Death is not a final stop, but a transition
You can also observe it well with a tree because its growth cycle is visible to the naked eye. Every day the tree looks a little different, first there are buds on its branches, then a few days later flowers, then they become small green apples and at some point we walk past the tree and the apples are red. But here, too, the cycle does not stop, because the apples shrink, they fall off, the branch loses its leaves and appears bald and dead at the beginning of winter. But hidden from our eye are the inner forces of the tree, which it preserves and uses deep in its trunk to produce new forms of magnificent flowers in spring. Would we ever say that the tree stands still, or is dead, even if it looks bald in winter?
A dead tree as metaphor...
And when the tree gets very old, its branches break one day and it collapses into dust and decays: Would the fungus, which now grows happily on the broken tree bark, say that the tree is dead and no longer gives energy? Would the flowers that bloom in the humus of the fallen tree say that the tree is dead and no longer gives them energy? Would the small tree that slumbers in the ground as a seed from the old tree say that the tree is dead and no longer gives it energy, even though it has already taken root and a small green germ is sprouting out of it?
The verse of the Bhagavad Gita on page 73 says impressively: "As clothes that are put on the body are discarded and new ones worn instead, so the indwelling spirit leaves aging bodies, and takes up new ones." Change is everlasting and there is never an end to change, even death is not an end, but a transition to something new. We humans are beings that are constantly changing and our energy is never lost. The Indians say "Prana", the cosmic primal energy or life energy that is inherent in every living being and exists for all time. Basic physics also confirms that energy can never be lost, it only changes its form. The exciting conclusion from this realisation:
“No one will ever die […] The wise people do not grieve over death. […] Think beyond what the eyes show.”
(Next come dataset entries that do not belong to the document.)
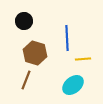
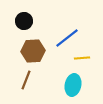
blue line: rotated 55 degrees clockwise
brown hexagon: moved 2 px left, 2 px up; rotated 20 degrees counterclockwise
yellow line: moved 1 px left, 1 px up
cyan ellipse: rotated 40 degrees counterclockwise
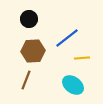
black circle: moved 5 px right, 2 px up
cyan ellipse: rotated 65 degrees counterclockwise
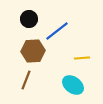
blue line: moved 10 px left, 7 px up
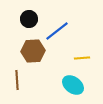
brown line: moved 9 px left; rotated 24 degrees counterclockwise
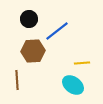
yellow line: moved 5 px down
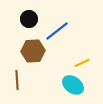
yellow line: rotated 21 degrees counterclockwise
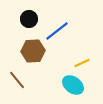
brown line: rotated 36 degrees counterclockwise
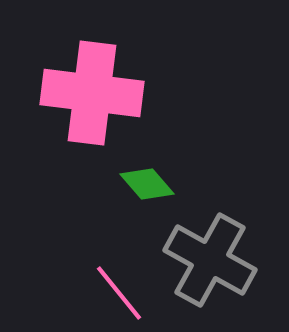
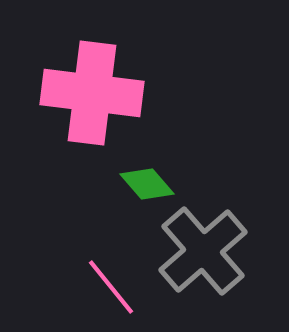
gray cross: moved 7 px left, 9 px up; rotated 20 degrees clockwise
pink line: moved 8 px left, 6 px up
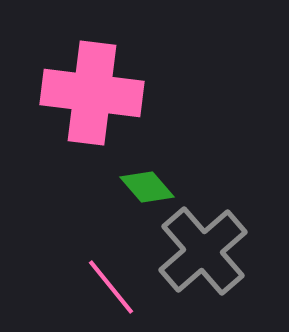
green diamond: moved 3 px down
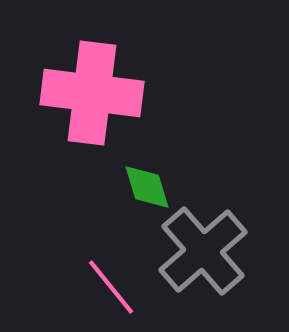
green diamond: rotated 24 degrees clockwise
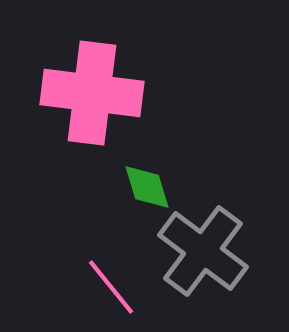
gray cross: rotated 12 degrees counterclockwise
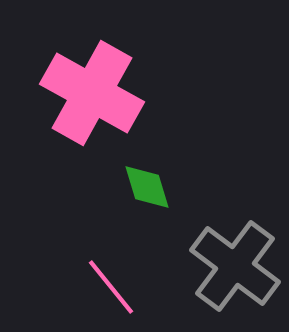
pink cross: rotated 22 degrees clockwise
gray cross: moved 32 px right, 15 px down
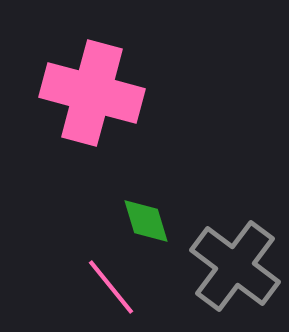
pink cross: rotated 14 degrees counterclockwise
green diamond: moved 1 px left, 34 px down
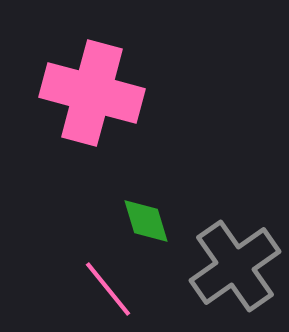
gray cross: rotated 18 degrees clockwise
pink line: moved 3 px left, 2 px down
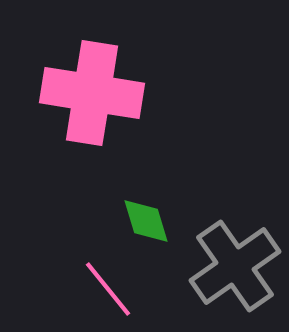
pink cross: rotated 6 degrees counterclockwise
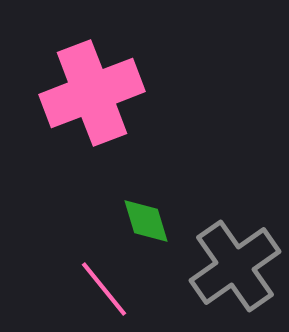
pink cross: rotated 30 degrees counterclockwise
pink line: moved 4 px left
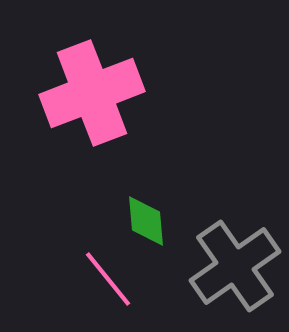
green diamond: rotated 12 degrees clockwise
pink line: moved 4 px right, 10 px up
(Insights into Bhagavad Gita, Swami Bhoomananda Tirtha, page 64)
Hidden at this point is our opportunity for growth and knowledge as humanity, exactly here we have a blind spot in my opinion, because we often only believe what we see with the naked eye or can prove with the currently available scientific methods. I wonder when did we collectively decided as society to move away from a spiritual way of life and eradicate all that is hidden from the eye only relying only on our sensory capacity for perception? When exactly did we lose the spiritual roots of our Celtic and Germanic forefathers and mothers, who partly were so much broader in their consciousness than we are today? How about taking note that energy is never lost, not even the energy that is inherent in the bodies of our loved ones because it finds another form of existence after the biological death?
How about thinking about this thought and finding out that death cannot be a final stop, but rather a new beginning?
Enjoy looking at this perspective with curiosity.